What Elephants Teach Us About Consumption and Extinction

by Rachael Lallensack/Smithsonian.com

In a way, our modern understanding of extinction starts with the elephant.



It was while studying fossilized teeth of two different elephant ancestors, the mammoth and the mastodon, that scientists first became aware of the fact that species could die out and become forever extinct. In 1796, French naturalist George Cuvier compared mastodon and mammoth tooth fossils to the teeth of modern African and Asian elephants, positing that the teeth belonged to species that were “lost” in the past. This was a bold, new revelation—one that stood in stark contrast to attitudes of the time. The massive consumption of ivory in the 1800s was unprecedented; with delicate fans, billiard balls, hair combs and ivory veneer piano keys being made of the tusks elephants use as tools for eating, drinking and breathing.

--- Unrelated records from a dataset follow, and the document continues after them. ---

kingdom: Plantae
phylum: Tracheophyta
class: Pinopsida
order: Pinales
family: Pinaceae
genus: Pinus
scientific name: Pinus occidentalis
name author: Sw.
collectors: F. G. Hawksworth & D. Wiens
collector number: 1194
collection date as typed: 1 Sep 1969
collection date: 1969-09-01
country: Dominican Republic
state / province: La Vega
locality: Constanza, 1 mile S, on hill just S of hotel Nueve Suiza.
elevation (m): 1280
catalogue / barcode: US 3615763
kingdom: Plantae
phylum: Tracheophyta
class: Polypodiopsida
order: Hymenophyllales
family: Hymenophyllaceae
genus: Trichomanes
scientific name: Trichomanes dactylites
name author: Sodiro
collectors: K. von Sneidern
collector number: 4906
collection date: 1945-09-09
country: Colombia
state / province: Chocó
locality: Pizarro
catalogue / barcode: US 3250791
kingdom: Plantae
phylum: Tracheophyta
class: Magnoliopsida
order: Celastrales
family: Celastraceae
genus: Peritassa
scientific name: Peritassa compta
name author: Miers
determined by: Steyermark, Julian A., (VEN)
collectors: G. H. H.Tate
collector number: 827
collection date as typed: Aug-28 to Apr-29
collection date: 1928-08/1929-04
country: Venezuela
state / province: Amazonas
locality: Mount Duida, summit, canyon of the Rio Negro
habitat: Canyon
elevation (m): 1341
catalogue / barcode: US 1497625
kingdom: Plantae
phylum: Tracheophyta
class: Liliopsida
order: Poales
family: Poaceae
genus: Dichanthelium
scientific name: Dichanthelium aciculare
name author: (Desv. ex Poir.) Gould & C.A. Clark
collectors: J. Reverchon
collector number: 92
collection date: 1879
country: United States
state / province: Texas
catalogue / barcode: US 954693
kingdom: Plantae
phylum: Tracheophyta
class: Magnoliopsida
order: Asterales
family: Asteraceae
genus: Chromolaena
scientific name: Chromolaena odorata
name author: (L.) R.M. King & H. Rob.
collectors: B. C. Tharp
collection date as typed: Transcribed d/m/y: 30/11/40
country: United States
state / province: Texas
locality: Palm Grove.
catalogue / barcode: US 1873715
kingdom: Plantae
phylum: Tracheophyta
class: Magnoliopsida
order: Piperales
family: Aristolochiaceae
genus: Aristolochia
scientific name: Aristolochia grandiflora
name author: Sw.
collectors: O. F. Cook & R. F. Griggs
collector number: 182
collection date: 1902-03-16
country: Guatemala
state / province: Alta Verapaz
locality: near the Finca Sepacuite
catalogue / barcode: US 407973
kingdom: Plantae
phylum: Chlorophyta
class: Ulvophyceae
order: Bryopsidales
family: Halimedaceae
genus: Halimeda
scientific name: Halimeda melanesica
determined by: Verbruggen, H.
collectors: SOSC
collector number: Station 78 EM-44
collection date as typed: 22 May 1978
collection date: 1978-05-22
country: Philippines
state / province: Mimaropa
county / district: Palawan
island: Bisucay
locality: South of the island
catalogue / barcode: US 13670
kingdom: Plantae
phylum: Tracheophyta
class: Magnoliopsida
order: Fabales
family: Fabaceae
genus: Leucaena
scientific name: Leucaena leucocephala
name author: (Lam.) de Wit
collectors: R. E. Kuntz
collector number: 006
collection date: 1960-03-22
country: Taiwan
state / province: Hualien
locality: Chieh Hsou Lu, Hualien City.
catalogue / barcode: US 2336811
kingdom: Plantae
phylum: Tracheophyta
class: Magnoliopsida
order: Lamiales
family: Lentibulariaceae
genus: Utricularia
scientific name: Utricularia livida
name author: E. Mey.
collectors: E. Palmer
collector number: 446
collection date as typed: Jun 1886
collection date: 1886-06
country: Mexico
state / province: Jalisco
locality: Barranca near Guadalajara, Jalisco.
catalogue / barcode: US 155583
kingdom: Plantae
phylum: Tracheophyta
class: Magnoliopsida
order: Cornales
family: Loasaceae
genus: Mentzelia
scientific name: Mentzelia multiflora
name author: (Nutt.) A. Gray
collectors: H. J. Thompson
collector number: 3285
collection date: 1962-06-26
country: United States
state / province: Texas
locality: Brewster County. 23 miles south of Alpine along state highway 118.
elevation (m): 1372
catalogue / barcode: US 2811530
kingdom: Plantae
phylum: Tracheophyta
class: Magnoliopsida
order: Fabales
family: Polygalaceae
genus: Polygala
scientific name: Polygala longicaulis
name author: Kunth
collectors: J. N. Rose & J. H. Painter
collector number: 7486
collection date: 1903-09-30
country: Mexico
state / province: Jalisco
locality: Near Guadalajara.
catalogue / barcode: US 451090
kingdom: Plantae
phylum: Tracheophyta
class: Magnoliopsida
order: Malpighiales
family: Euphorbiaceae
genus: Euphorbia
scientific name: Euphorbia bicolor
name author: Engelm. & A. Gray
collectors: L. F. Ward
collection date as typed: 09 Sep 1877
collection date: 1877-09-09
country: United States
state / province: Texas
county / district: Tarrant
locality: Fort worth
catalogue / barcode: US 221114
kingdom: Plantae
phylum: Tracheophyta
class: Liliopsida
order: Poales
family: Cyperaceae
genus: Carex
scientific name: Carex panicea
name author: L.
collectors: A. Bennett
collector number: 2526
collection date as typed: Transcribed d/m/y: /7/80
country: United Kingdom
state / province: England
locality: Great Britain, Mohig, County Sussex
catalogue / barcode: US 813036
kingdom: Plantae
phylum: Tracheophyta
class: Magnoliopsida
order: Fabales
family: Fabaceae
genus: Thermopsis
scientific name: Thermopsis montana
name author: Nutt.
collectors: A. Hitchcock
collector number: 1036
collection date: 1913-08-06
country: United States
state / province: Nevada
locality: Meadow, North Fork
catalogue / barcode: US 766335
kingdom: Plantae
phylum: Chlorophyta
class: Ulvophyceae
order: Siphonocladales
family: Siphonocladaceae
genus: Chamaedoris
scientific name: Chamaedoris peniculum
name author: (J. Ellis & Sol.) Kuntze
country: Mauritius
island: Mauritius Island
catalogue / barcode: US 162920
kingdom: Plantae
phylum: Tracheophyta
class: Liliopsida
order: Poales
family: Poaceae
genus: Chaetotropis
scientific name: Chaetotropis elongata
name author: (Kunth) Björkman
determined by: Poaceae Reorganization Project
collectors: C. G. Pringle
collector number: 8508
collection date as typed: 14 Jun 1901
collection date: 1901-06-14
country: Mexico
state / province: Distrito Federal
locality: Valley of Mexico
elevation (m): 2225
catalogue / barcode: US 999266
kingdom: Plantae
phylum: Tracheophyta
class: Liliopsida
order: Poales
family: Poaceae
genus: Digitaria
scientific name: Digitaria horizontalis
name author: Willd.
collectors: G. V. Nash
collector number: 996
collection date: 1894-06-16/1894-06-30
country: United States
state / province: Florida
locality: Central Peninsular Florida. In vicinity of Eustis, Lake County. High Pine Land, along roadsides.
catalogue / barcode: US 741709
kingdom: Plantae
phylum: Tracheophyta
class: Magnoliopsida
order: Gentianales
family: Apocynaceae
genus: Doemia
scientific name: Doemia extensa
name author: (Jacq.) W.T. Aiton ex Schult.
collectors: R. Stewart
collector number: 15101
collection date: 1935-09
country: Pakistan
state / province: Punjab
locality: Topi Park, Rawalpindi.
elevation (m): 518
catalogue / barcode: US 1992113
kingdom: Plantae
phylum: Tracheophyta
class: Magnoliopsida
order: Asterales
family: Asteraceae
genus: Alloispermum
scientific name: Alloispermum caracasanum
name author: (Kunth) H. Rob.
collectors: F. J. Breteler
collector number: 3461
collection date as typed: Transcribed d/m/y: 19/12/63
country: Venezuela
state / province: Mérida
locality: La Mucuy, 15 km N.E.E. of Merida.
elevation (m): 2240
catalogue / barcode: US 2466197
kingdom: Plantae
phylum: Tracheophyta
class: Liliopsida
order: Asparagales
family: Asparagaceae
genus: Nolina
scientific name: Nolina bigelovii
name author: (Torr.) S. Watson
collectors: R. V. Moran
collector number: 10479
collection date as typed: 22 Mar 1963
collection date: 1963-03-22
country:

In a Connecticut newspaper, published the same year as Cuvier’s hypothesis, one observer wrote:

The Elephant is the largest, the strongest, the most sagacious, and the longest-lived of all brute creation. The species is numerous, does not decrease, and is dispersed over all of the southern parts of Asia and Africa.

Elephants were indeed seen as innumerous. By 1850, American manufacturers were killing the animals in droves. A billiard ball company boasted it had brought down 1,140 elephants.